Courir les rues de Port-au-Prince par une moite après-midi de janvier, s'imprégner du bruit, de la chaleur, de la pollution et de la foule, puis rejoindre l'église de la Sainte-Trinité, s'asseoir sous le préau et attendre que la magie opère. C'est dans cette enceinte que répète l'école de musique de l’épiscopat. Dès les premières notes, le spectateur oublie tout. Les ruines, la ville, les soucis. Le magicien ? Le père David César, maître des lieux. L’homme manie l'humour comme sa baguette de chef d'orchestre, avec légèreté et désinvolture. Il rit à gorge déployée, d'un rire sonore qui résonne sur le carrelage.

Son orchestre est à son image : un peu bordélique, sans fioritures mais d'un charme fou. Les musiciens répètent le deuxième mouvement de la 7e symphonie de Beethoven. La mélodie prend aux tripes malgré les quelques fausses notes. Elle se mélange à la rumeur de la ville qui entoure l'épiscopat. Depuis plusieurs jours, les répétitions vont bon train : l'orchestre doit jouer en public le 12 janvier, jour anniversaire du séisme.

Répétitions en plein air

Onze cloches intactes ont été récupérées dans les ruines de l'église épiscopale de la Sainte-Trinité. (crédit photo G. Le Roux / France24.com)
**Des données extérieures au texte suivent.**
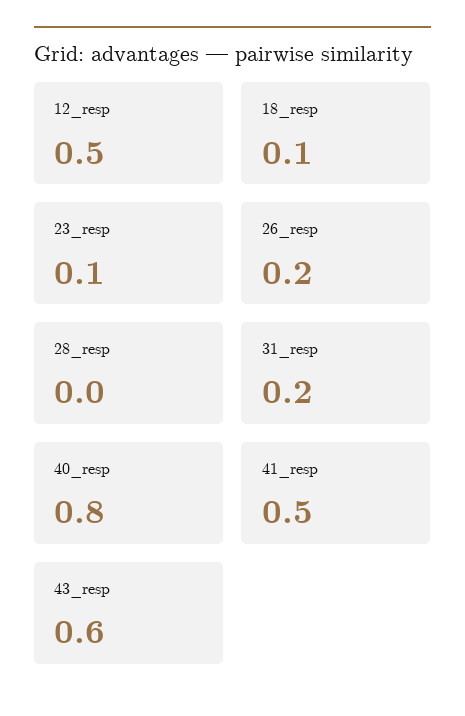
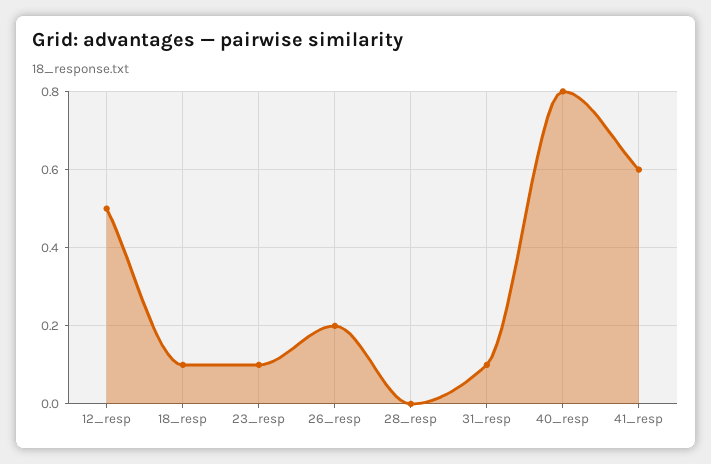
  {
    "12_resp": 0.5,
    "18_resp": 0.1,
    "23_resp": 0.1,
    "26_resp": 0.2,
    "28_resp": 0,
-   "31_resp": 0.2,
+   "31_resp": 0.1,
    "40_resp": 0.8,
-   "41_resp": 0.5,
+   "41_resp": 0.6
-   "43_resp": 0.6
  }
L'épiscopat a subi de lourdes pertes matérielles pendant le tremblement de terre qui a secoué Haïti l’an dernier. De l'église, il ne reste plus que quatre murs effrités. Onze cloches intactes ont été récupérées et entreposées derrière ce qu'il reste du bâtiment. Dès que l’épiscopat aura récolté suffisamment d’argent pour reconstruire l’édifice, elles seront remontées à leur place, dans le clocher.
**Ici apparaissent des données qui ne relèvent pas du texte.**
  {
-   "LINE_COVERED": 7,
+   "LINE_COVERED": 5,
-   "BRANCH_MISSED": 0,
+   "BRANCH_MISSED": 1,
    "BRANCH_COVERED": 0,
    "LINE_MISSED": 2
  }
Le bâtiment de quatre étages qui s'élevait à l'endroit même où l'orchestre répète aujourd'hui, s'est aussi écroulé. Il abritait un auditorium ainsi que les salles de classe de l'école primaire et de l'école de musique. Le père David César était à l'intérieur, avec une quarantaine d'élèves. Quand ils sont sortis, il en manquait deux. "On est retournés les chercher à l'intérieur. Ils étaient vivants, mais coincés sous les décombres", se rappelle l'ecclésiastique.
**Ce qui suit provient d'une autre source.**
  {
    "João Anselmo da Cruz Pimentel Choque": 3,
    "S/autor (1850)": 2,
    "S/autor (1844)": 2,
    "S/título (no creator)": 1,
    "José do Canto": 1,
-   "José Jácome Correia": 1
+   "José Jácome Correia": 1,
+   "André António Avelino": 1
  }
Ariane, 24 ans, est l'une de ces deux rescapés. Un an plus tard, sous le préau construit à l'endroit même où les murs ont bien failli l'écraser, elle se tient droite et concentrée sur sa partition. Dans l'orchestre, elle est contrebassiste. "La musique, c'est une sorte d'anti-stress, de thérapie pour moi. Je me sens bien quand je joue. La musique, c'est ma vie", déclare la jeune femme, tout sourire.

Un concert pour les rescapés

Elle faisait aussi partie des quelques musiciens qui, deux semaines après le séisme, sont allés jouer sur le Champ-de-Mars de Port-au-Prince. Une idée du père David César destinée à "remonter le moral des gens qui étaient sous les tentes". Au départ, la jeune femme n'était pas vraiment emballée. "Je n’avais pas bien envie d'y aller, je trouvais ça un peu déplacé, se souvient-elle. Mais, finalement, les gens étaient hyper contents. Ils dansaient avec la musique."

Dans les décombres du bâtiment, élèves et professeurs ont pu sauver quelques instruments, récupérer quelques partitions. Dès le mois de mars dernier, les cours ont pu progressivement reprendre. L'épiscopat a reçu du matériel et des instruments venant des quatre coins du monde. Et les musiciens étrangers, invités tous les étés à se rendre à la Sainte-Trinité, n'ont pas cessé leurs visites.

Les élèves, en revanche, sont bien moins nombreux. "Avant le tremblement, 1 500 jeunes fréquentaient les écoles de l'épiscopat [une annexe se trouve à Pétionville, un quartier de Port-au-Prince]. Aujourd'hui, ils ne sont plus que 800", assure le prêtre, soudain grave. "Il y a eu un tel exode : les enfants sont partis en province", assure-t-il, évoquant avec pudeur ses élèves disparus.

Son orchestre est son plus beau pied de nez à la catastrophe et au chaos qui a suivi. Un orchestre, se plait-il à dire, "est un exemple d'harmonie, de discipline et de tolérance : on ne joue pas la même chose, on ne joue pas le même instrument et pourtant, on réussit à produire quelque chose de beau."